開発者のAlexander Graf氏が、M1 Mac上でARM版Windows 10の仮想化に成功し、Windows 10を実行できることを確認したことがわかりました(MacRumors)。
現在M1チップを搭載したMacでは、Windowsの動作が公式にはサポートされておらず、Intel Macのように仮想化やBoot Campを利用して実行する方法が提供されていません。
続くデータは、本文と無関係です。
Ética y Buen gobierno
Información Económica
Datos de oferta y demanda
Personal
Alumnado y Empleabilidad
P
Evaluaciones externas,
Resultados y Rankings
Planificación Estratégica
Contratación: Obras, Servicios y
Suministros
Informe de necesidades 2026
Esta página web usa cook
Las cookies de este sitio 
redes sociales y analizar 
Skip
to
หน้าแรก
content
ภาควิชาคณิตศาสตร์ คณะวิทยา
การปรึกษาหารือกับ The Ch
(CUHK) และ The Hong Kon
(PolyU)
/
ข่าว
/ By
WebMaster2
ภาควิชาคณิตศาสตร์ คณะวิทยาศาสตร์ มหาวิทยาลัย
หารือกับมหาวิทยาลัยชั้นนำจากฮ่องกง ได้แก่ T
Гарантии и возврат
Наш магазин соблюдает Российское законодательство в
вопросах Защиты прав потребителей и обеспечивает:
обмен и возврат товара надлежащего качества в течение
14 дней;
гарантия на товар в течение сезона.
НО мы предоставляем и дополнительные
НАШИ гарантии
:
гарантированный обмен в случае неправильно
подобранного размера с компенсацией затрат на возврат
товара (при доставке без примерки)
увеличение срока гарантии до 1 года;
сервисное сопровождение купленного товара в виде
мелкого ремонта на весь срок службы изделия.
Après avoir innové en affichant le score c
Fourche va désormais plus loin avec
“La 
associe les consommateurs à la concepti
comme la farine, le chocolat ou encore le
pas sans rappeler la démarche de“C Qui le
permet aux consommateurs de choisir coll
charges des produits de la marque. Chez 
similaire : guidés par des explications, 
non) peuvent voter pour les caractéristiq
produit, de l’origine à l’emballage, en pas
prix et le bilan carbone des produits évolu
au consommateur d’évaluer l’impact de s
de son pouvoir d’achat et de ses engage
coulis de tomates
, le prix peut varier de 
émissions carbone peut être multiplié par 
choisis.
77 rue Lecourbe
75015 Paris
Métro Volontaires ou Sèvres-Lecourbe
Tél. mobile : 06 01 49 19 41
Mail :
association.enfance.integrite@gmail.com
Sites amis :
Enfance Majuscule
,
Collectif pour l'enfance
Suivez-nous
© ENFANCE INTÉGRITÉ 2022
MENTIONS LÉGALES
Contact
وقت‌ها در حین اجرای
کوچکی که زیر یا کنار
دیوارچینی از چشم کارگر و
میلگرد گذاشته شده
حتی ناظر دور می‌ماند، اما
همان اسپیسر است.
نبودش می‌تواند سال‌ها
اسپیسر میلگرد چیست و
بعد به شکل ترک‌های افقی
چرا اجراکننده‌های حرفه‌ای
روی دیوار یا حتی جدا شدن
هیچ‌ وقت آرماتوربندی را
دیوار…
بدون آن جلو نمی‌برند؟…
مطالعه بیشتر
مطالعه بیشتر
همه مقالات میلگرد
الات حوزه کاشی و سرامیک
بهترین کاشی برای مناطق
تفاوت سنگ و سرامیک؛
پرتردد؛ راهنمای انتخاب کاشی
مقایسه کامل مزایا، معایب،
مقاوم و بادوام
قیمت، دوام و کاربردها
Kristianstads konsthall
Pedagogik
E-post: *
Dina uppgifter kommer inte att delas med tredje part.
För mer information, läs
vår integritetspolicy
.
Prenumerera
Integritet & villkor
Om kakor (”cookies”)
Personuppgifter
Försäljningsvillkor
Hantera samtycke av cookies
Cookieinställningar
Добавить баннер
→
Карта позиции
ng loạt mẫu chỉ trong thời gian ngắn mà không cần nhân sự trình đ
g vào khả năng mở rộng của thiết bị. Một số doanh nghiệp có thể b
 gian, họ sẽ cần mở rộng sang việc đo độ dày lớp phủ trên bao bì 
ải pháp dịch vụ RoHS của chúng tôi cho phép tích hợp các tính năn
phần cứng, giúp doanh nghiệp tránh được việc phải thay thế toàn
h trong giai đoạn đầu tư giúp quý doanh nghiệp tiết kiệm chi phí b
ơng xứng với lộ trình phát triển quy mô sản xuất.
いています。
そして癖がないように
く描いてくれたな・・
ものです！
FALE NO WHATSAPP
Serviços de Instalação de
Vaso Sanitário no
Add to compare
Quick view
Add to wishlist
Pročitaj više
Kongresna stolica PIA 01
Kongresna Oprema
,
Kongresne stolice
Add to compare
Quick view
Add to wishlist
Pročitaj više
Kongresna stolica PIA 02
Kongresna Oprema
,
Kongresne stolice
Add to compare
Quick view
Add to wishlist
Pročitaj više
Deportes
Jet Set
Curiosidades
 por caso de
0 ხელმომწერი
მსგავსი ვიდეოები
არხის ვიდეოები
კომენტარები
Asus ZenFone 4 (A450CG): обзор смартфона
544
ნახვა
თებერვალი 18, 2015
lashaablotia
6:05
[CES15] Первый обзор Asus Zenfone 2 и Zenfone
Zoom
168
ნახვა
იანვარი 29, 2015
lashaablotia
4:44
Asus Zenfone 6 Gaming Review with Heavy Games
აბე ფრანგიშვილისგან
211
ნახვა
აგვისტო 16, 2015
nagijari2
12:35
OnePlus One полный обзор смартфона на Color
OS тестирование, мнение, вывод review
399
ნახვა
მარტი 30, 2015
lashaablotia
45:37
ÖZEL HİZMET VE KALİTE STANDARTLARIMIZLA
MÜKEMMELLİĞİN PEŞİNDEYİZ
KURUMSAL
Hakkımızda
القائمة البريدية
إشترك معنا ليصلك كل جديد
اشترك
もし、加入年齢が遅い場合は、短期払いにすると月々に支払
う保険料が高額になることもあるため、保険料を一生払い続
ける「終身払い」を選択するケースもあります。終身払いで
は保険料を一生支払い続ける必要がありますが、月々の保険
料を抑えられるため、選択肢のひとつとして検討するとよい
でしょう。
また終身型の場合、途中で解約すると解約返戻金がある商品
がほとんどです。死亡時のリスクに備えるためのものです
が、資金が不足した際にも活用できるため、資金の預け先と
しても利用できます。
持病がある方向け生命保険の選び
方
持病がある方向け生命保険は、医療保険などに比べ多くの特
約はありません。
Graf氏は Windows ARM64のInsider Preview版とmacOSのHypervisor.framework、さらにカスタムパッチを適用した「QEMU」を利用してWindows 10の仮想化に成功しています。
Hypervisor.frameworkはOS X Yosemiteで導入されたmacOSの仮想化技術で、カーネル拡張機能(KEXT)なしでユーザー空間で仮想化技術を利用できるという特徴を持っています。またQEMUはオープンソースのプロセッサエミュレータで、ホストCPUと同じアーキテクチャのコードを仮想マシン上で実行する場合、ネイティブに近いパフォーマンスが得られることで知られています。
同氏はM1 Mac上で動作しているWindows 10が「かなりキビキビしている」とし、「Rosetta 2ほど速くはないが近い」とコメントしています。
Who said Windows wouldn't run well on #AppleSilicon? It's pretty snappy here 😁. #QEMU patches for reference: https://t.co/qLQpZgBIqI pic.twitter.com/G1Usx4TcvL
— Alexander Graf (@_AlexGraf) November 26, 2020
Graf氏の実験はまだ初期段階で、ARM版Windowsの製品版ライセンスが現段階では単体販売されていないという問題もありますが、技術的にはM1 Mac上でWindows 10が動作することが実証できたことになります。